We first compared different characteristics between survivors and non-survivors. Continuous and categorical variables were reported as median (interquartile range (IQR)) and N (%). They were tested by Wilcoxon rank-sum test, χ2 test or Fisher's exact test where appropriate. Then univariate analysis for risk factors associated with death were conducted with logistic regressions and plotted by forest plots. We then applied the receiver operating characteristic (ROC) curve analysis to evaluate the performance of CURB-65 on death. An area under curve (AUC) over 0.8 was considered a good discrimination ability. To identify a better cut-off value for CURB-65 and death, diagnostic statistics (sensitivity, specificity and F1 score) were compared, and associated approaches for optimal threshold identification (Younden's index, minimum distance estimation and cross-over point for sensitivity-specificity curve) were applied. In addition, univariate Cox models for different CURB-65 cut-off values and death were conducted. The model with a smaller Akaike information criterion (AIC) was considered as a better model. A Kaplan–Meir curve was then plotted, with a log-rank test conducted for the comparison between the two groups divided by our identified cut-off value. Finally, a multi-variate Cox proportional-hazard model was used to evaluate the contribution of potential risk factors for death. To avoid overfitting in the model with a small sample size (number of deaths = 31), three variables were finally chosen for multivariate analysis based on the results of univariate analysis and clinical knowledge.

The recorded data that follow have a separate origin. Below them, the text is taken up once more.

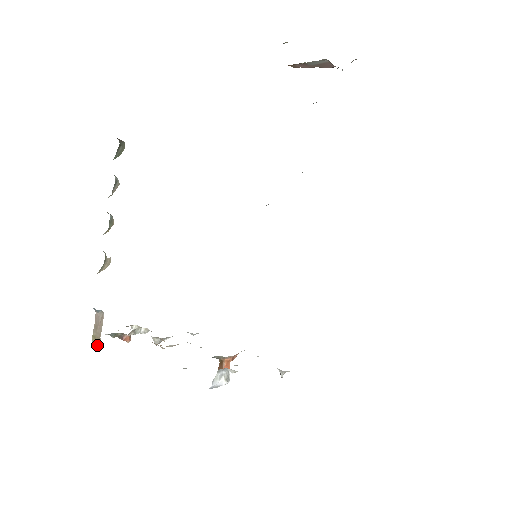
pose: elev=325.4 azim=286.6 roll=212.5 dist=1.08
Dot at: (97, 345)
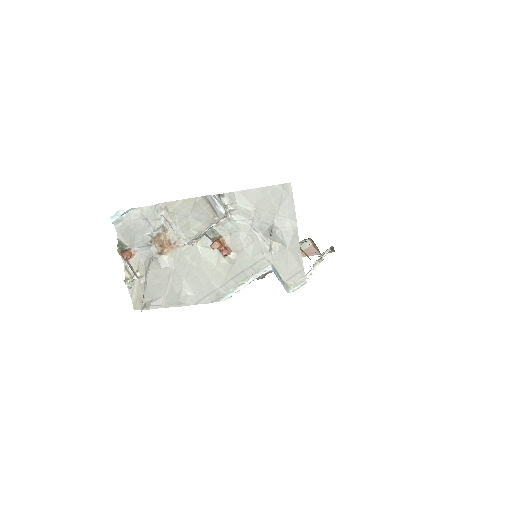
Dot at: (118, 212)
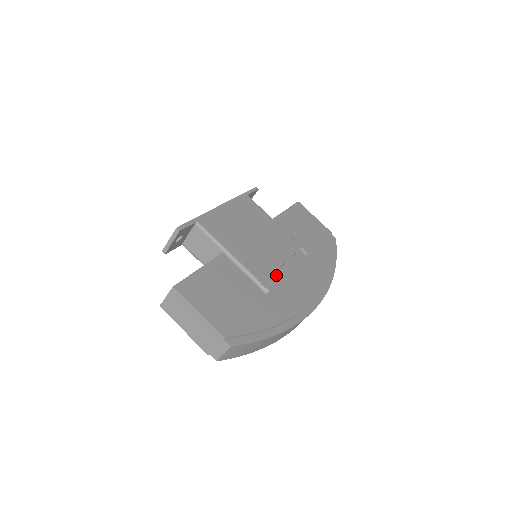
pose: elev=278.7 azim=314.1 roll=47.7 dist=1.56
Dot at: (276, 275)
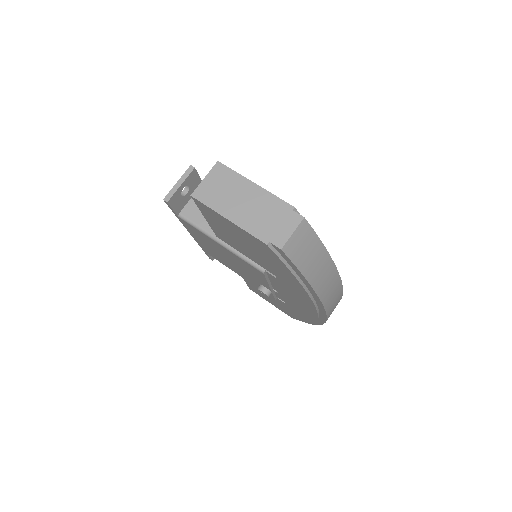
Dot at: occluded
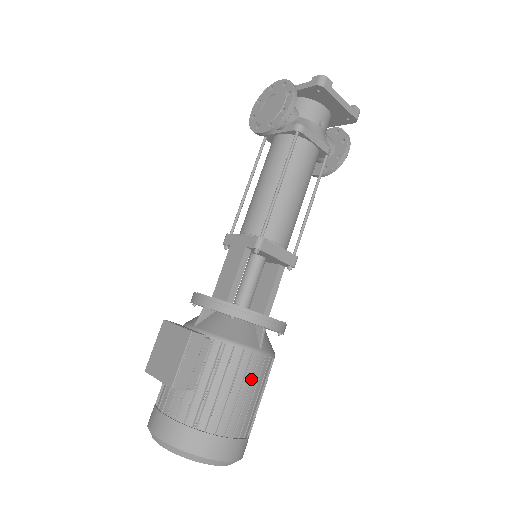
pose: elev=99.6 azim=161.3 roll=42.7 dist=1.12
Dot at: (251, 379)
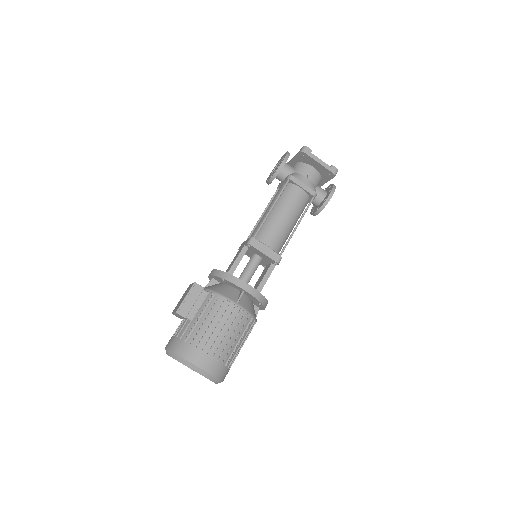
Dot at: (227, 320)
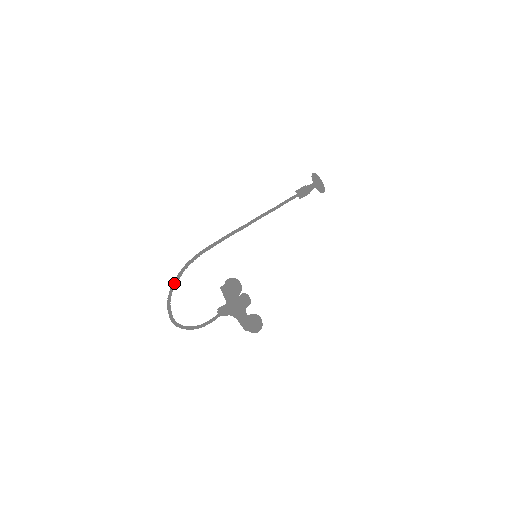
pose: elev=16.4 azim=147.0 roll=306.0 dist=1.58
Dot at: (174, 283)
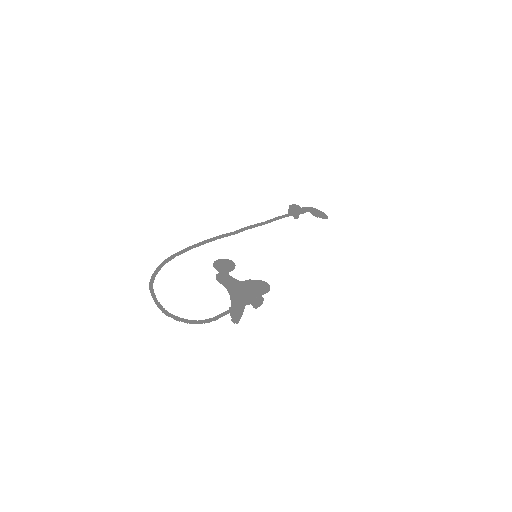
Dot at: (154, 272)
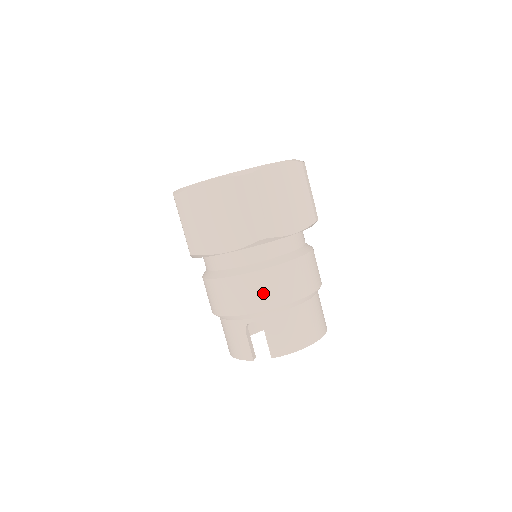
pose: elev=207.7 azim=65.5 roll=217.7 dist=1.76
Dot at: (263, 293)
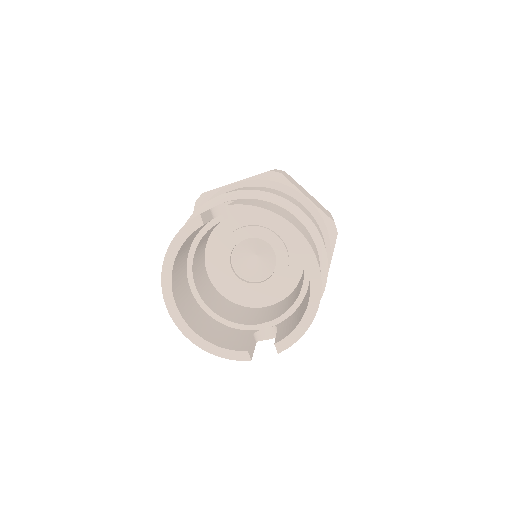
Dot at: (253, 188)
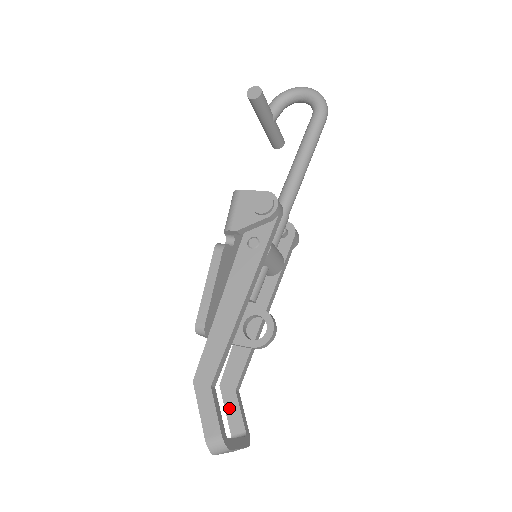
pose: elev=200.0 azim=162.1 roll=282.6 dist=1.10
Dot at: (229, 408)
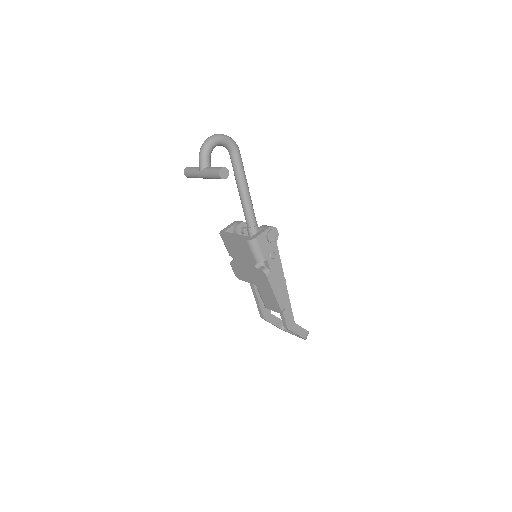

In all Cox models, time was measured as the time since the admission day. A two-sided α of less than 0.05 was considered statistically significant. The statistical analyses were performed using SAS 9.4 (SAS Institute, Cary, NC, USA).

Results

From 28 January 2020 to 29 February 2020, 113 adult patients were hospitalised, after excluding 35 patients that were still hospitalised or not confirmed by COVID-19 RNA detection, and four patients without available key information in their medical records, a total of 74 patients were included in this study. Among all 74 patients, 31 patients died and 43 patients survived (Fig. 1).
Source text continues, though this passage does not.